▶ WORK TASK
What is needed is a word-for-word copy of the lines below from the one with "focal_mm: 112" through the one with "exposure_s: 1/400", both included, with every picture left out.

▶ GIVEN RECORDS

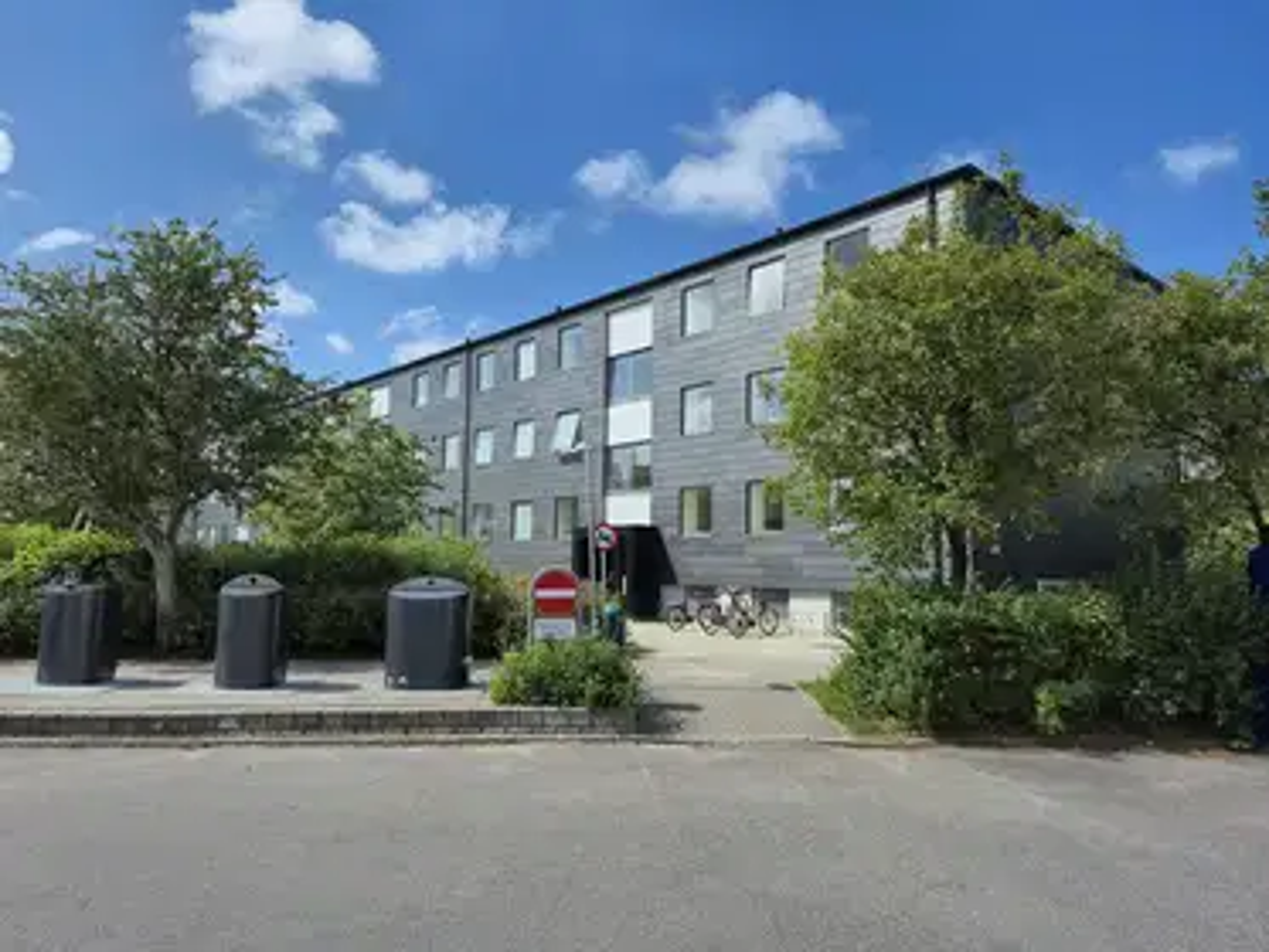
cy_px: 476
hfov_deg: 73.9
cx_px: 634
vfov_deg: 58.9
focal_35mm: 23
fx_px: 843
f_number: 1.8
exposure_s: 1/1616
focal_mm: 5.4
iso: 25
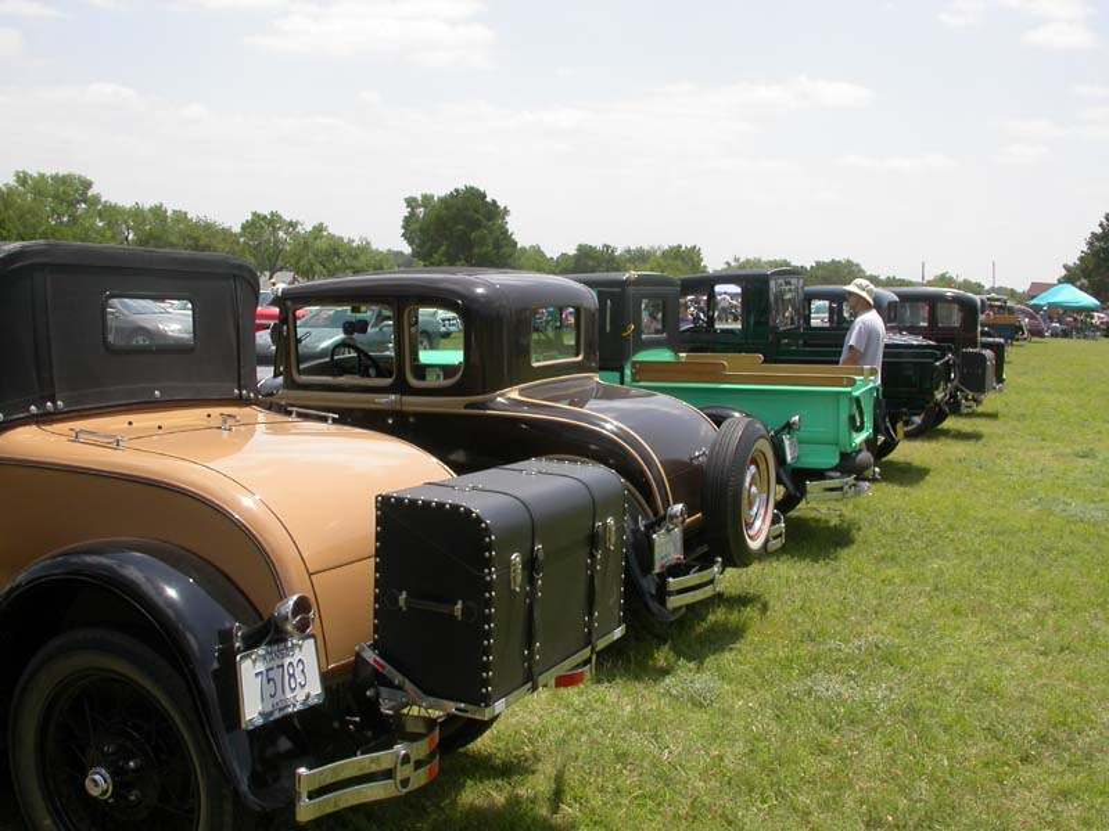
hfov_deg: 49.0
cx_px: 554
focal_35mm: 38
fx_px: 1217
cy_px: 416
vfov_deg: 37.7
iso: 100
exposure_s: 1/268
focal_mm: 7.85
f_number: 7.5
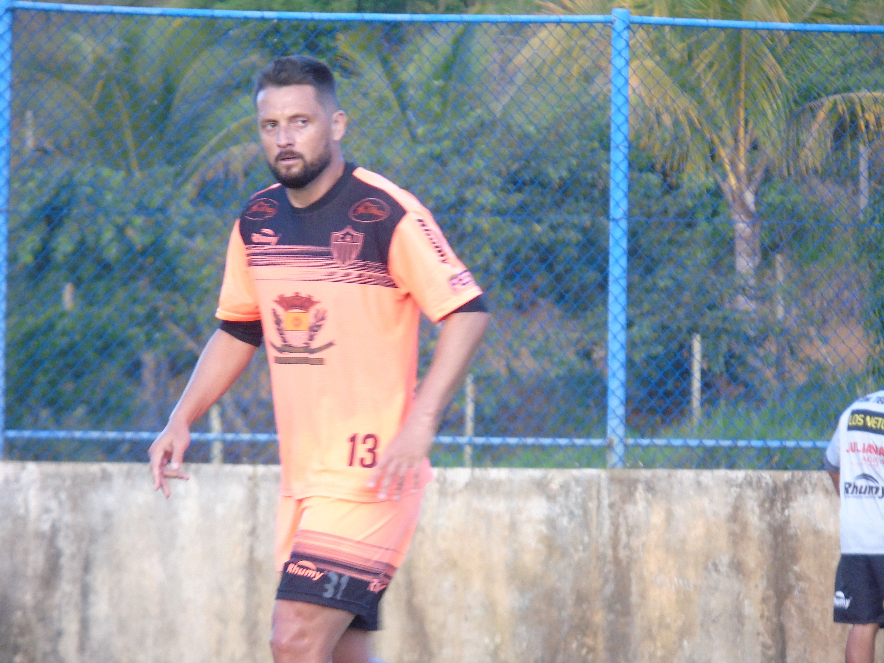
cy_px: 332
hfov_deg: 3.1
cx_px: 442
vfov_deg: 2.4
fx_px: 16089
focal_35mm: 630
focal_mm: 112
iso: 400
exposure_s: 1/100
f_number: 5.8
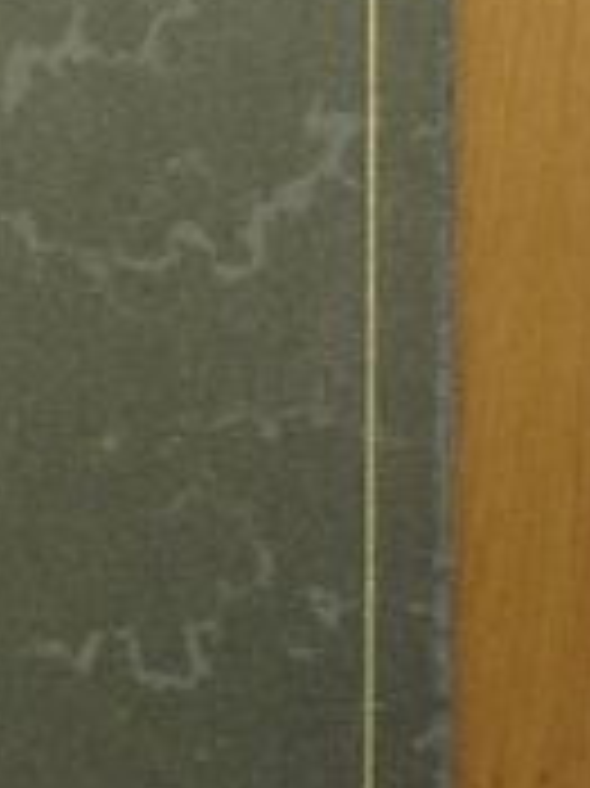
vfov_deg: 10.9
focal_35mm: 181
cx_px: -135
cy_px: 448
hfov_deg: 8.1
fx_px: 4118
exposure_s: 1/30
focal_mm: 11.7
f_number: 3.5
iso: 107
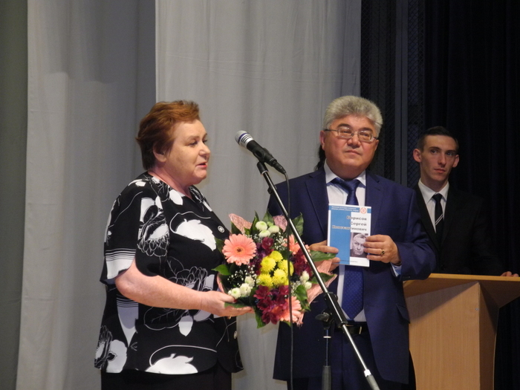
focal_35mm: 173
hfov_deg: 11.4
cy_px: 195
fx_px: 2599
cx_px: 260
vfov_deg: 8.6
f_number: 5.6
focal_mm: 37
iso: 500
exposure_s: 1/30
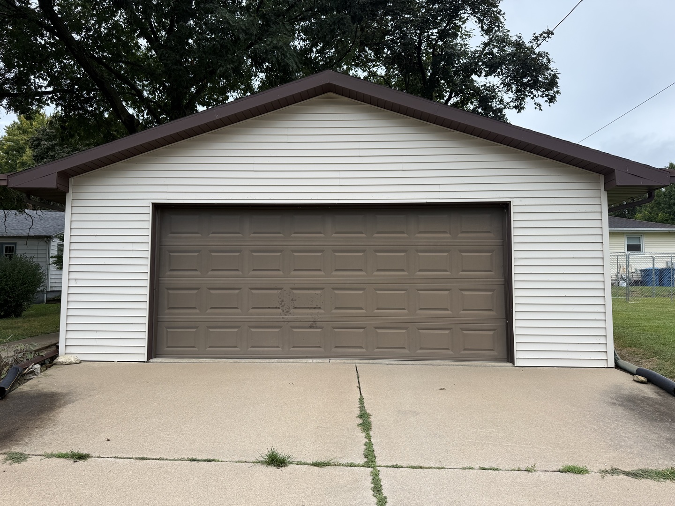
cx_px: 338
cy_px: 253
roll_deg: -0.8
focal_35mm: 24
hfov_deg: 71.6
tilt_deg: +4.4
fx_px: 468
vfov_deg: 56.8
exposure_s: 1/2169
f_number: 1.78
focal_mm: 6.76
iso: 80
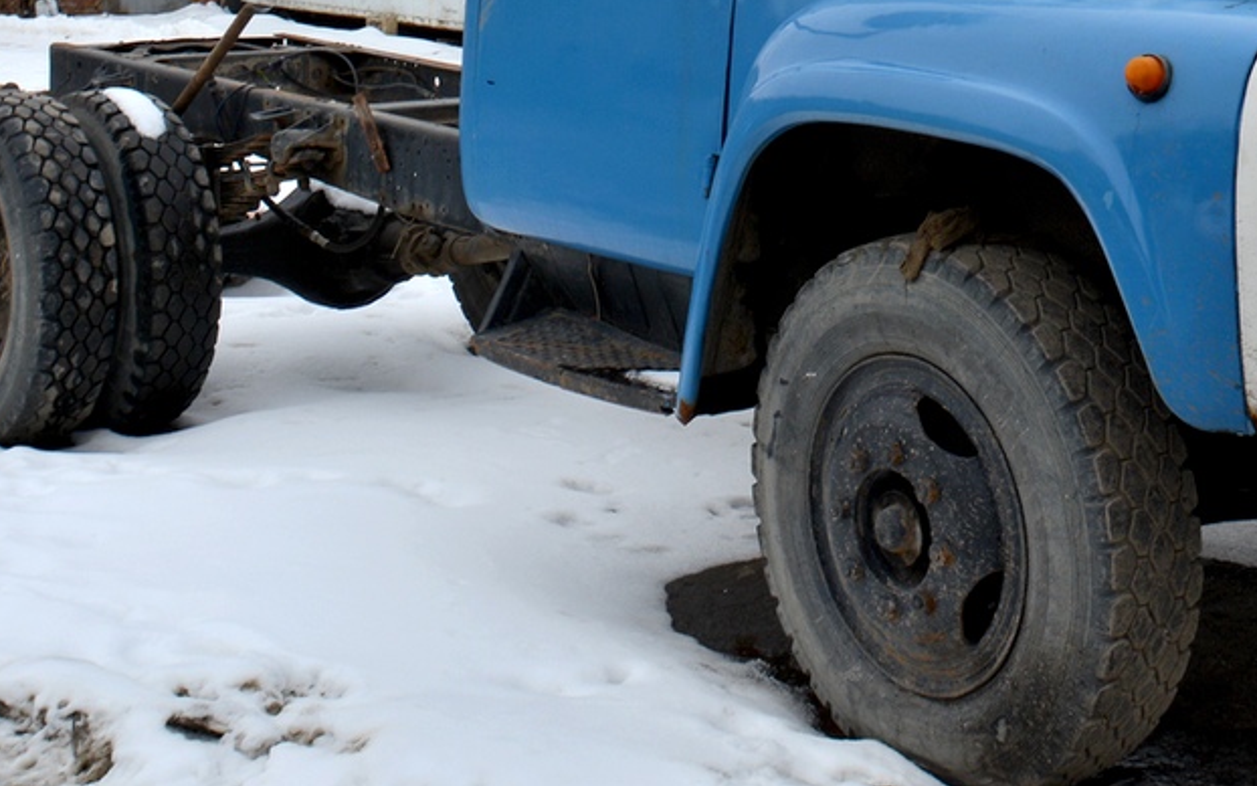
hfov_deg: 27.5
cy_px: 21
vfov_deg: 17.5
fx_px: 2501
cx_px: 1051
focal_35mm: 73
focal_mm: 22
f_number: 8
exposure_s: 1/250
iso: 100
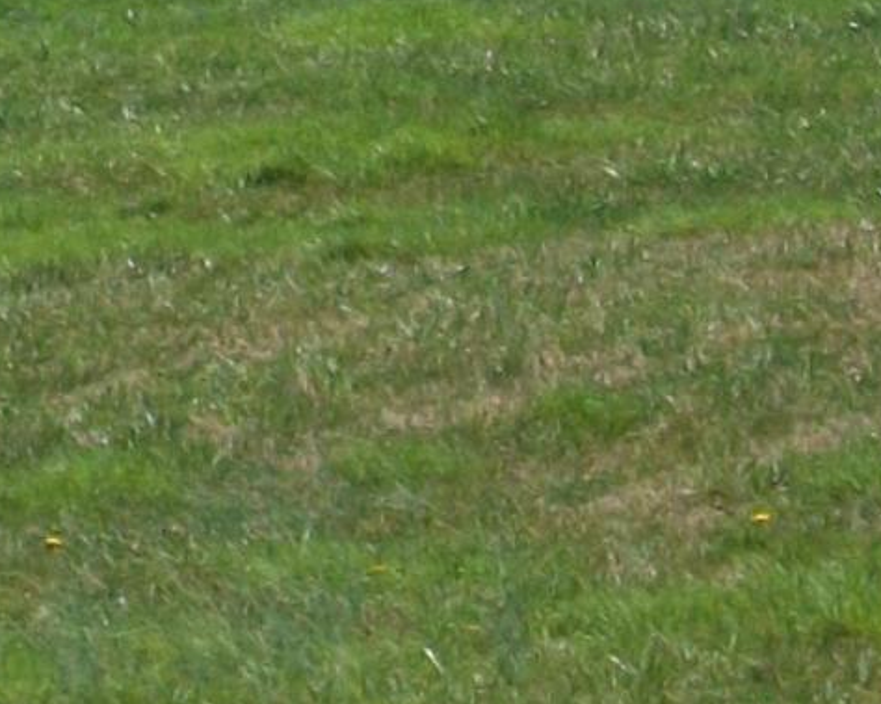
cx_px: -980
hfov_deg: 3.7
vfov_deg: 3.0
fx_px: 13530
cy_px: -695
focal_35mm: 519
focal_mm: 15.1
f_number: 5.1
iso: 80
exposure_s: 1/500
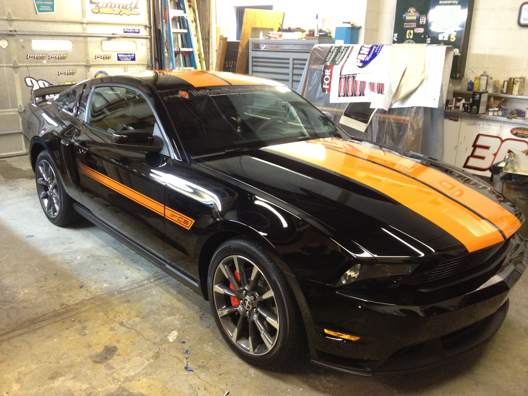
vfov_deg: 40.7
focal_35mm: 35
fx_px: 534
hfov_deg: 52.6
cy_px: 198
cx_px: 264
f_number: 2.4
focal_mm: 4.28
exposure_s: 1/20
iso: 320
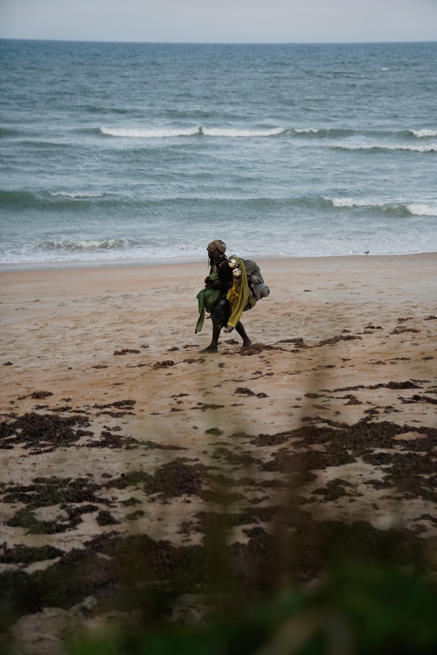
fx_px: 1274
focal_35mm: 70
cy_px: 328
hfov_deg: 19.5
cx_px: 218
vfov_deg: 28.8
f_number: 2.8
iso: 100
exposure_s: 1/60
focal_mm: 70
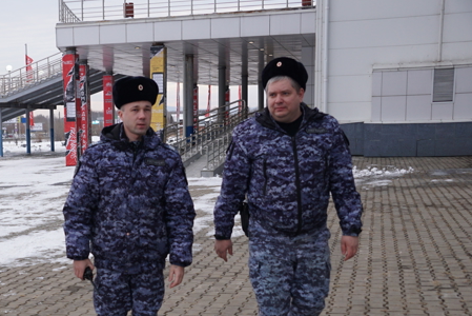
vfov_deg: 22.4
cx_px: 107
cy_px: 252
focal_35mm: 60
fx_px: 787
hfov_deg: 32.6
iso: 200
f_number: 4
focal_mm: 24
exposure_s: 1/160
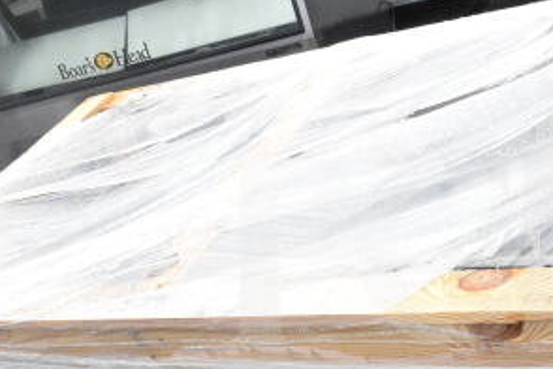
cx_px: 401
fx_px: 860
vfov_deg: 23.8
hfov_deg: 35.0
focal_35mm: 56
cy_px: 300
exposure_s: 1/400
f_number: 10
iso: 1600
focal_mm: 18
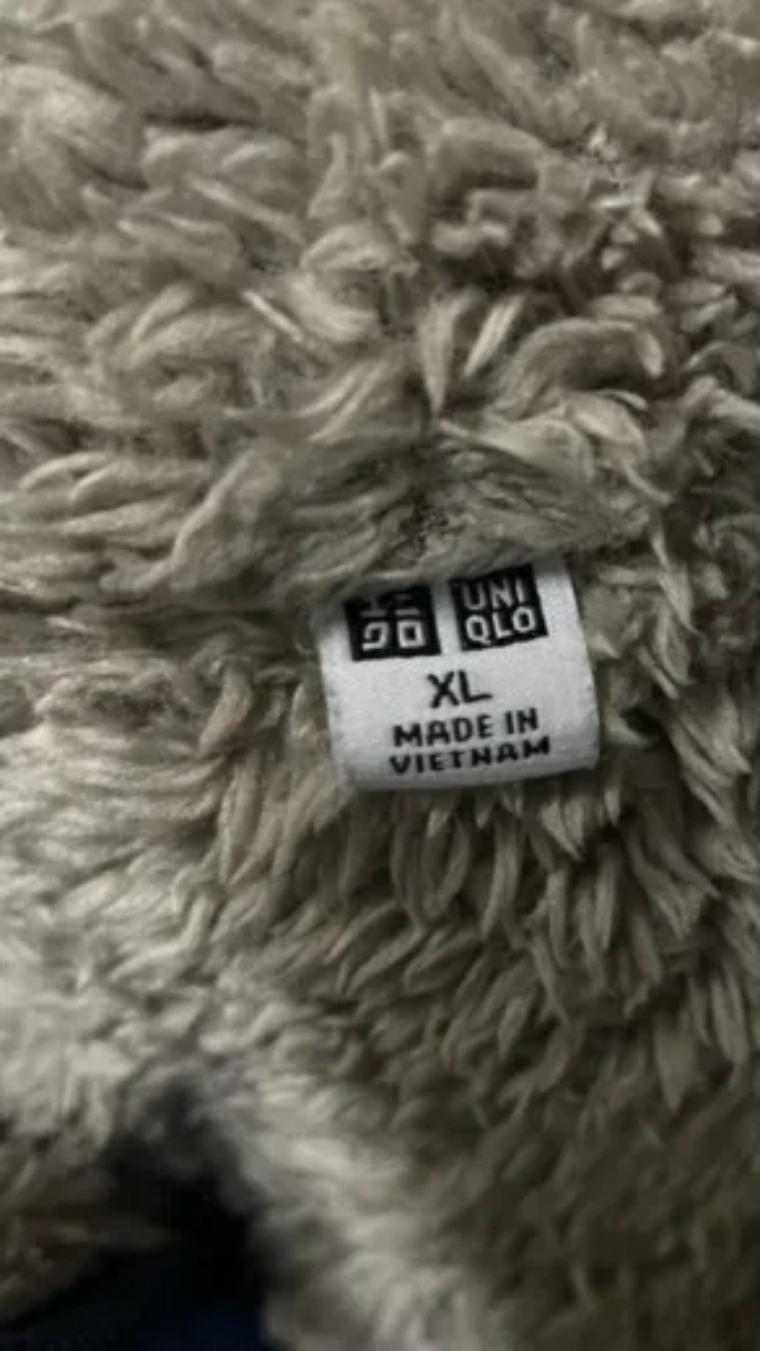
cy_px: 673
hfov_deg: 39.7
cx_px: 503
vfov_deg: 66.1
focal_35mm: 29
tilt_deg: -59.0
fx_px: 1039
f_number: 1.6
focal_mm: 4.2
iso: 400
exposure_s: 1/33
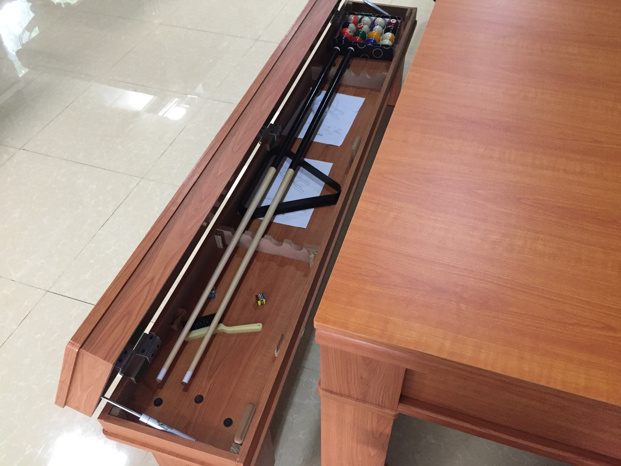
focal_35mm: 29
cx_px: 310
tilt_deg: -47.8
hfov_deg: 61.7
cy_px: 233
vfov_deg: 48.2
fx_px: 520
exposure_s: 1/33
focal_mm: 4.15
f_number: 2.2
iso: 320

▶ FINAL ANSWER
focal_mm: 112
iso: 400
exposure_s: 1/100
f_number: 5.8
vfov_deg: 10.9
focal_35mm: 181
cx_px: -135
cy_px: 448
hfov_deg: 8.1
fx_px: 4118
exposure_s: 1/30
focal_mm: 11.7
f_number: 3.5
iso: 107
focal_35mm: 173
hfov_deg: 11.4
cy_px: 195
fx_px: 2599
cx_px: 260
vfov_deg: 8.6
f_number: 5.6
focal_mm: 37
iso: 500
exposure_s: 1/30
cx_px: 338
cy_px: 253
roll_deg: -0.8
focal_35mm: 24
hfov_deg: 71.6
tilt_deg: +4.4
fx_px: 468
vfov_deg: 56.8
exposure_s: 1/2169
f_number: 1.78
focal_mm: 6.76
iso: 80
hfov_deg: 27.5
cy_px: 21
vfov_deg: 17.5
fx_px: 2501
cx_px: 1051
focal_35mm: 73
focal_mm: 22
f_number: 8
exposure_s: 1/250
iso: 100
cx_px: -980
hfov_deg: 3.7
vfov_deg: 3.0
fx_px: 13530
cy_px: -695
focal_35mm: 519
focal_mm: 15.1
f_number: 5.1
iso: 80
exposure_s: 1/500
vfov_deg: 40.7
focal_35mm: 35
fx_px: 534
hfov_deg: 52.6
cy_px: 198
cx_px: 264
f_number: 2.4
focal_mm: 4.28
exposure_s: 1/20
iso: 320
fx_px: 1274
focal_35mm: 70
cy_px: 328
hfov_deg: 19.5
cx_px: 218
vfov_deg: 28.8
f_number: 2.8
iso: 100
exposure_s: 1/60
focal_mm: 70
vfov_deg: 22.4
cx_px: 107
cy_px: 252
focal_35mm: 60
fx_px: 787
hfov_deg: 32.6
iso: 200
f_number: 4
focal_mm: 24
exposure_s: 1/160
cx_px: 401
fx_px: 860
vfov_deg: 23.8
hfov_deg: 35.0
focal_35mm: 56
cy_px: 300
exposure_s: 1/400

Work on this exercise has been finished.